Global demand is projected to rise by 1.7 mb/d more than expected in the 1st quarter of 2024, due to improved prospects for the US and fuel, according to the International Energy Agency (ILO) report, at the same time as international prices of Brent are rising. While the oil increase of 2024 has been revised by 110 (kb/d) thousands of barrels since last month’s Report, the expansion rate is well on track to slow down from 2.3 million barrels (mb/d) in 2023 to 1.3 million barrels (mb/d), as the increase in oil demand returns to its historical trend, while the increase in efficiency and electric cars reduce the use.

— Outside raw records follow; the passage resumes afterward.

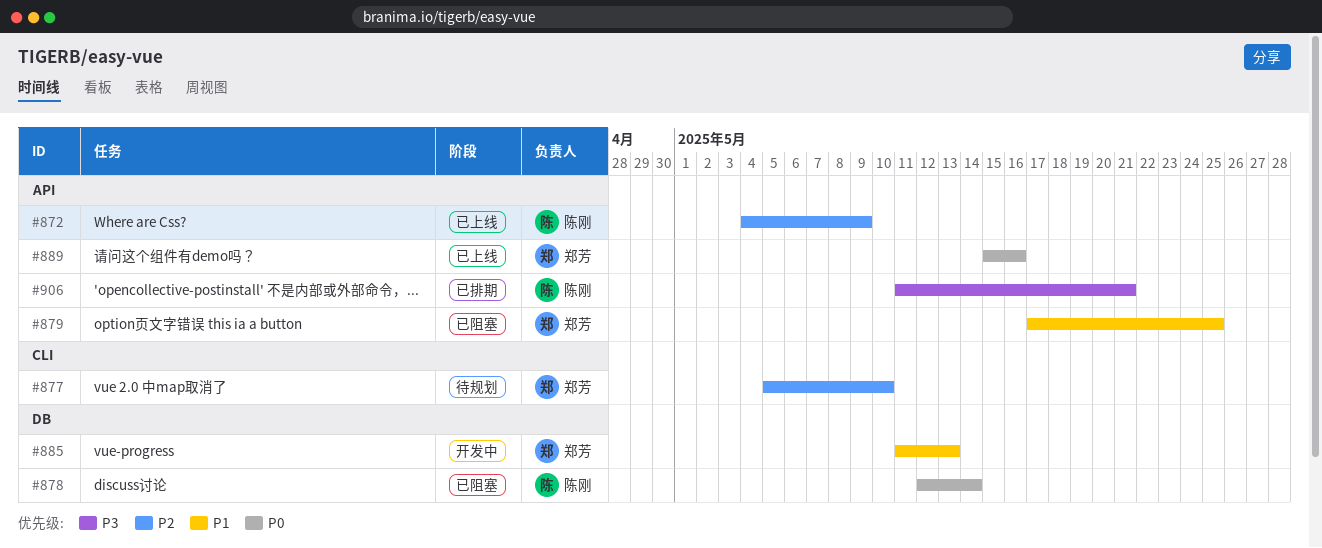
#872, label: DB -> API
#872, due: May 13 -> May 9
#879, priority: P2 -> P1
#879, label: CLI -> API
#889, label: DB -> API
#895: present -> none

Global oil production is expected to decrease by 870 thousand barrels (kb/d) in the 1st quarter of 24 compared to the fourth quarter of 2023, due to the strong holidays related to weather conditions and new restrictions from the OPEC+ block. As of the second quarter, countries outside OPEC+ they are expected to dominate profits, since some OPEC+ members announced that they would extend additional voluntary cuts to support market stability. The global supply for 2024 is projected to increase by 800 thousand barrels (kb/d) to 102.9 million barrels (mb/d), including downward adjustment of OPEC+ production. Slow refinery crossings are projected to increase from the low level of February (81.4 mb/d) to a summer maximum (85.6 mb/d) in August. For the year as a whole, the passing quantities are expected to increase by 1.2 mb/d to 83.5 mb/d on average, driven by the Middle East, Africa and Asia. Refining margins improved by mid-February before retreating, with US Midcontinent and Gulf Coast as well as Europe leading profits. Global oil reserves observed increased by 47.1 mb in February. Coastal reserves dominated profits, as sea exports reached historically high levels and maritime disruptions through the Red Sea bound significant quantities of oil to water, while land reserves declined. Global reserves fell by 48.1 mb in January, with OECD industry reserves at a low of 16 months. Future fulfilment contracts CE Brent increased by $2/varelli during February, as the continued Huthi maritime attacks on the Red Sea kept the offer steady under the prices of the argon. With oil tankers taking the longest route around Africa, more oil remained in the water, further tightening the Atlantic basin market and sending the structure of the slow’s future prices deeper into backwarding. At the time this report was published, Brent was negotiating at 83 dollars/varelli.